> _Data extracts_:
______________________________
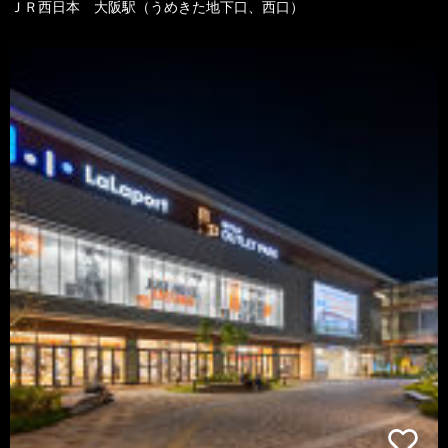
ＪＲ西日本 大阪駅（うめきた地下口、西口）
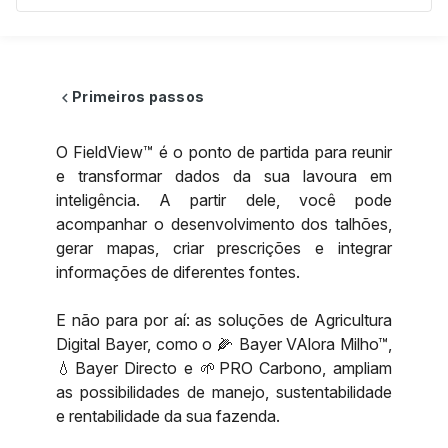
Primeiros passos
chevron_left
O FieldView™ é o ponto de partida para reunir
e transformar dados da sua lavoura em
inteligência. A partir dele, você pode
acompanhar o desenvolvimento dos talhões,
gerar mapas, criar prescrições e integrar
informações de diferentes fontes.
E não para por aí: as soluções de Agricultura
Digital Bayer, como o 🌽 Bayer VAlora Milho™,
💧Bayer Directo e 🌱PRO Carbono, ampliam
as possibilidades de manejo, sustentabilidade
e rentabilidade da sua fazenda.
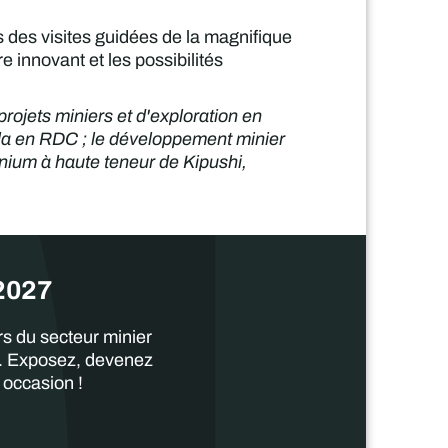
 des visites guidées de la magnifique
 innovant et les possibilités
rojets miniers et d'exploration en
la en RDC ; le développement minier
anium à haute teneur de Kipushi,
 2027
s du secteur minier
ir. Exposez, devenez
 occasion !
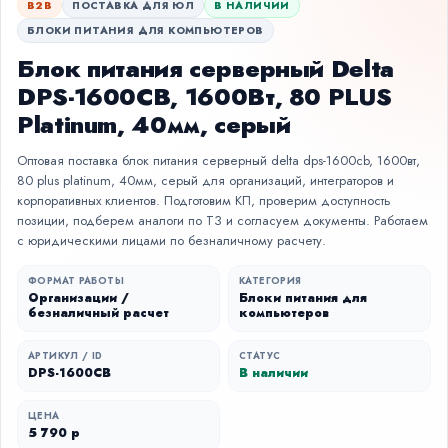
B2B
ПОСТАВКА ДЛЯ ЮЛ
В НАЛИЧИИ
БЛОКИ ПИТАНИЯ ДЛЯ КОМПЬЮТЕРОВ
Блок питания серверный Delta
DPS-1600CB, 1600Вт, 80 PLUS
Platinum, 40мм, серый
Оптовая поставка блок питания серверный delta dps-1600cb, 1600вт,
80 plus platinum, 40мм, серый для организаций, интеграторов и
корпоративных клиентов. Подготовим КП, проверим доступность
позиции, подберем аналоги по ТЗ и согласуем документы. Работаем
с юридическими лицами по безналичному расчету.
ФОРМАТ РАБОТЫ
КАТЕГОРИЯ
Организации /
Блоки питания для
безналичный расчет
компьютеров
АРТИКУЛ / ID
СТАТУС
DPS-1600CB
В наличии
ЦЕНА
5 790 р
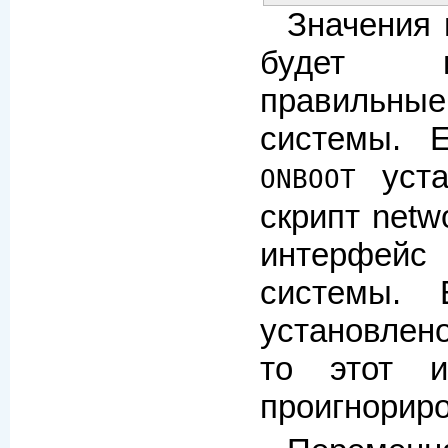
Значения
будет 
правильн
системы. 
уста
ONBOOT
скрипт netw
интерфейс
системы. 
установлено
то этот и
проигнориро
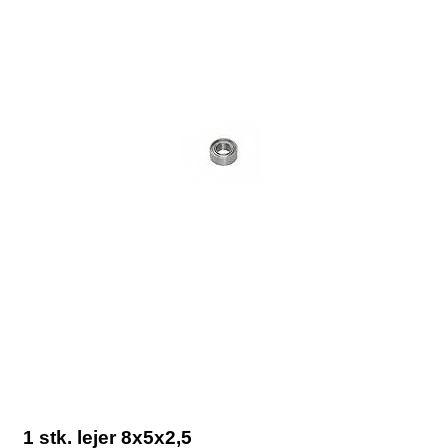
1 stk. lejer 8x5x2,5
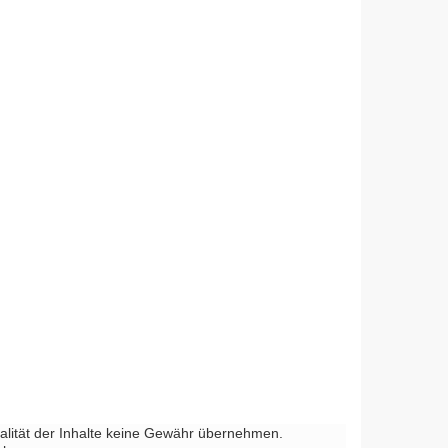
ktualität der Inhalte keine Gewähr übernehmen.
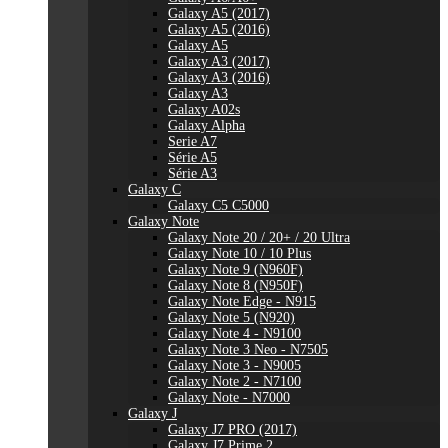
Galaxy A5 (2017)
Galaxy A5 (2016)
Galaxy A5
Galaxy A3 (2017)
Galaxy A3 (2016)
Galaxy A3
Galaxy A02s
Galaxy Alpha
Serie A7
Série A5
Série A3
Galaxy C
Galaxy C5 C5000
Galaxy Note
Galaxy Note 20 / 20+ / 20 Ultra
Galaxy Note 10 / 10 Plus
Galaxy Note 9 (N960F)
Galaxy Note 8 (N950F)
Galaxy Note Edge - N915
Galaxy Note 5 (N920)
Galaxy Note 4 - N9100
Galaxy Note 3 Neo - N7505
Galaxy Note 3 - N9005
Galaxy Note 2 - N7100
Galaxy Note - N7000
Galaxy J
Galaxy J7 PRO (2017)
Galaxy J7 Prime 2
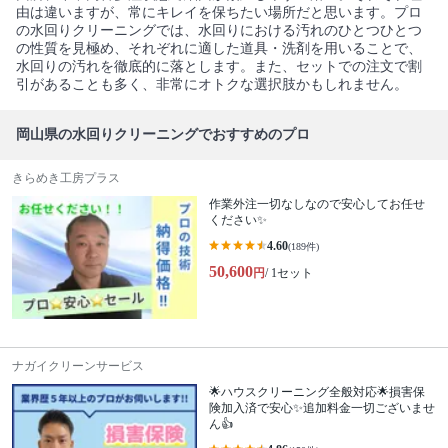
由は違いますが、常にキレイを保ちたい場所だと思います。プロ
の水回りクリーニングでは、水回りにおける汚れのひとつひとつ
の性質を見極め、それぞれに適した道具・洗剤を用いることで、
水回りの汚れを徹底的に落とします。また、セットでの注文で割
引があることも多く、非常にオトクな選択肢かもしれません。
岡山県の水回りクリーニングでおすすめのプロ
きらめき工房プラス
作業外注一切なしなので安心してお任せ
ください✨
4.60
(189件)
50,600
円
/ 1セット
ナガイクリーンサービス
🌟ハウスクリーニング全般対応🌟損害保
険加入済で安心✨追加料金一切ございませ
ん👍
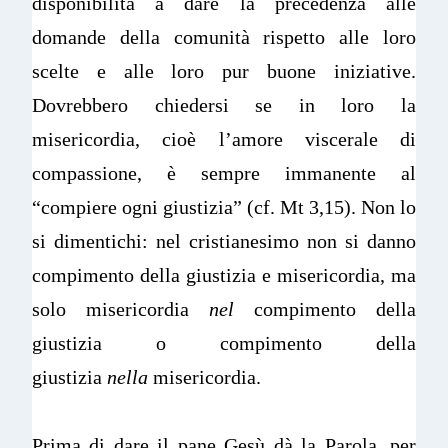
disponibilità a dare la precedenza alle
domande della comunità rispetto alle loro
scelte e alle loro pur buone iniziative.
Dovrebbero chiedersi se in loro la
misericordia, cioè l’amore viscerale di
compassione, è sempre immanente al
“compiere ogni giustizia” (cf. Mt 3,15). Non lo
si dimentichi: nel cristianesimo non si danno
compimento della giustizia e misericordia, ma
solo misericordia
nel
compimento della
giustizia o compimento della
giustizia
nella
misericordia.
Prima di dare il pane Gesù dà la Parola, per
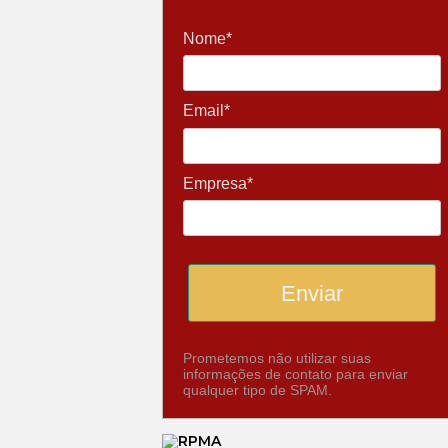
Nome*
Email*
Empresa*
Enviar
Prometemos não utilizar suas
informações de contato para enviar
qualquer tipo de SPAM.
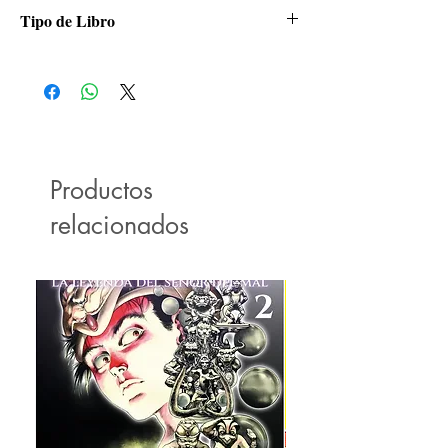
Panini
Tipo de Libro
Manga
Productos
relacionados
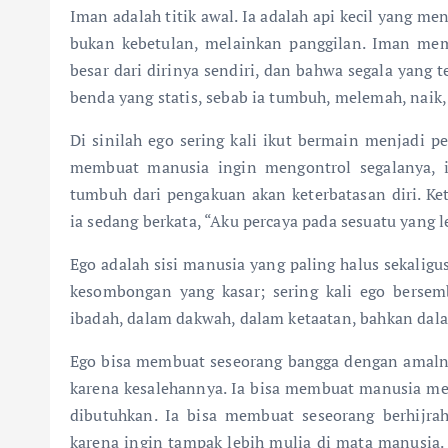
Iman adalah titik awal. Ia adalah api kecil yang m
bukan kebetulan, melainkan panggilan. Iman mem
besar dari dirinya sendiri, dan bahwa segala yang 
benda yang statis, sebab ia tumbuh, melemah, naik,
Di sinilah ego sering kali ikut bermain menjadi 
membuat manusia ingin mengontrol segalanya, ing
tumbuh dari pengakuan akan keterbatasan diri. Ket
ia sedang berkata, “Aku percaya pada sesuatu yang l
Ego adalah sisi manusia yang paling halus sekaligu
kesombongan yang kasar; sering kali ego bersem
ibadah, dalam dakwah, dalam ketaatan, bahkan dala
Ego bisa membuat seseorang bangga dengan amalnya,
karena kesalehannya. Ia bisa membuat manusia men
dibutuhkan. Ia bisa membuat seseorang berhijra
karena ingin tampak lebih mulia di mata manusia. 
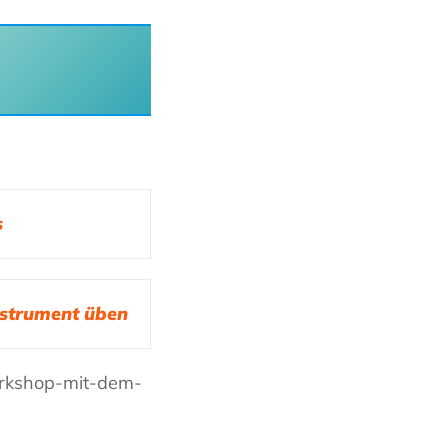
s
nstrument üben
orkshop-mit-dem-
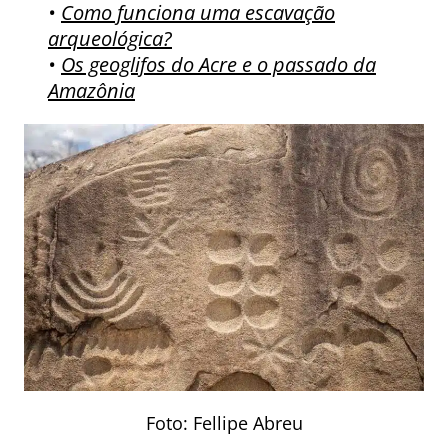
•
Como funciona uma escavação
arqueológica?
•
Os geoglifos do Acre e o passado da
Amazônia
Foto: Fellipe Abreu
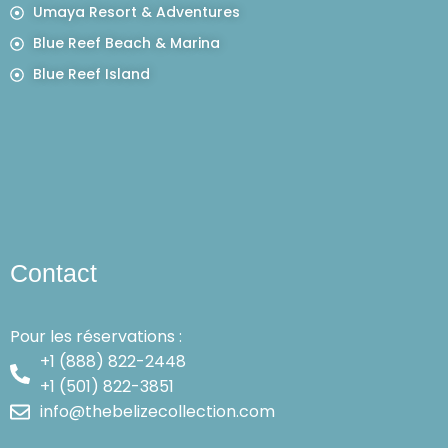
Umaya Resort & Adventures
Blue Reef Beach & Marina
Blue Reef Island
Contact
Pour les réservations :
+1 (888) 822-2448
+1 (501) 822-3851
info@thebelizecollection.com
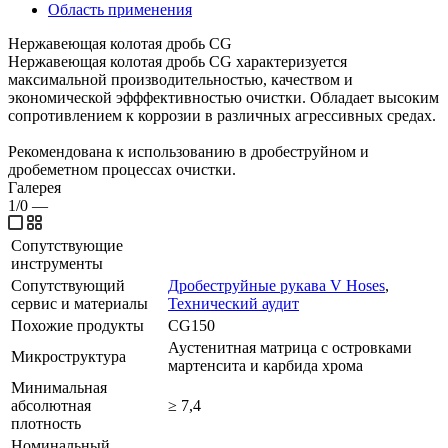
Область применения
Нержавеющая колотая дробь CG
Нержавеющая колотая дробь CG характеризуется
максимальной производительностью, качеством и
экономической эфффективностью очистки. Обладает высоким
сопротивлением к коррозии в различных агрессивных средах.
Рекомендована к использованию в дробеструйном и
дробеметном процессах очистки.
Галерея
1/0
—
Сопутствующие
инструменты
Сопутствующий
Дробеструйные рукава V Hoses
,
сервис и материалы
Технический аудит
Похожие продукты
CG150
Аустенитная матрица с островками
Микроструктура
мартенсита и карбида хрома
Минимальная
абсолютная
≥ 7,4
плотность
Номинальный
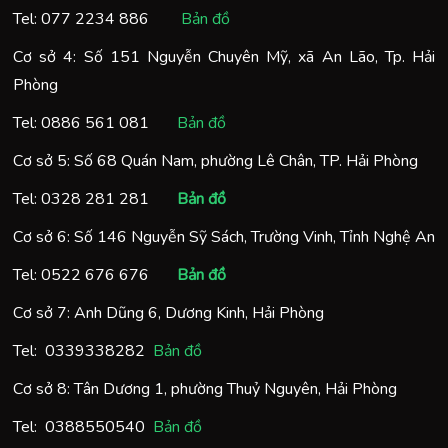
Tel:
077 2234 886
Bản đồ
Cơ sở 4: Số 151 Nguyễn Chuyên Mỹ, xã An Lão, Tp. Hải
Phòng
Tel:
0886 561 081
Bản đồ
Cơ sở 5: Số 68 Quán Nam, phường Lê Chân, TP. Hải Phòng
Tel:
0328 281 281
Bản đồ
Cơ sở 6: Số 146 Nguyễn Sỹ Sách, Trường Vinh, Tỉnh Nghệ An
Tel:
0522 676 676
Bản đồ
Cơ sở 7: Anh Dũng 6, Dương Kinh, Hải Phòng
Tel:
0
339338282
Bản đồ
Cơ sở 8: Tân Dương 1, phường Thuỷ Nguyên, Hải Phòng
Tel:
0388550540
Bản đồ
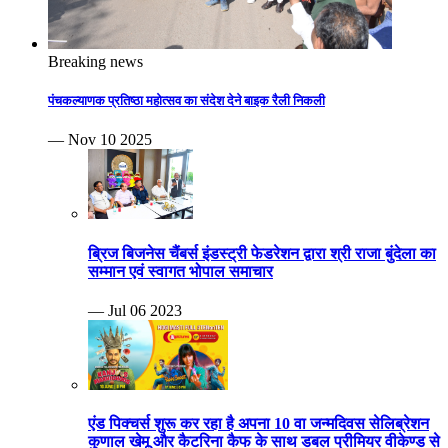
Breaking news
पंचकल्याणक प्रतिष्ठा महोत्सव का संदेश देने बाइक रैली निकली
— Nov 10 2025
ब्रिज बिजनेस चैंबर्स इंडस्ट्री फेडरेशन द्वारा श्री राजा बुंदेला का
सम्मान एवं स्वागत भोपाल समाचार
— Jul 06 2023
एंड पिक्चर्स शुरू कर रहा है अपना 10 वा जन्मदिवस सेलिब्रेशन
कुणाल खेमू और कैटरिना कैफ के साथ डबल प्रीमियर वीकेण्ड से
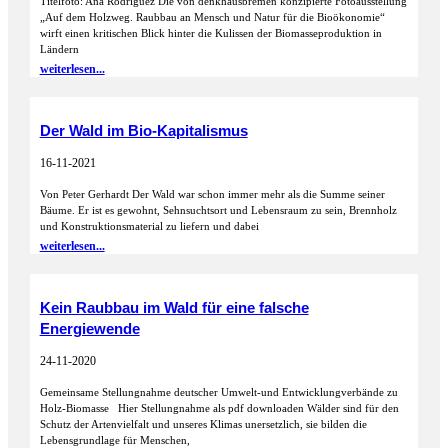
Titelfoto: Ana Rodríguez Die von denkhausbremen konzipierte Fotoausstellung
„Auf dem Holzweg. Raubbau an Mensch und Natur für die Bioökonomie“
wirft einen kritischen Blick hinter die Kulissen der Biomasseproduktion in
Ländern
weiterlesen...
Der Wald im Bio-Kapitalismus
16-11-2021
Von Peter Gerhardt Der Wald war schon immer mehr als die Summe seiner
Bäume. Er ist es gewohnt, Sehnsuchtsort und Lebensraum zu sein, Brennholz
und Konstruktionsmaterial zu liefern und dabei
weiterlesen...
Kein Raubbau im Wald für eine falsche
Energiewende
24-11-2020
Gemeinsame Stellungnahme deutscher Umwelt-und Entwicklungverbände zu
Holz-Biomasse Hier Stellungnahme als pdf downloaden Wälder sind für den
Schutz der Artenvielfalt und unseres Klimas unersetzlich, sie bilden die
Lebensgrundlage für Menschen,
______________________________
> _Work task_:
Which lines of the entries above contain the word "dari"? Copy each of them.

> _Exercise solution_:
besar dari dirinya sendiri, dan bahwa segala yang 
tumbuh dari pengakuan akan keterbatasan diri. Ket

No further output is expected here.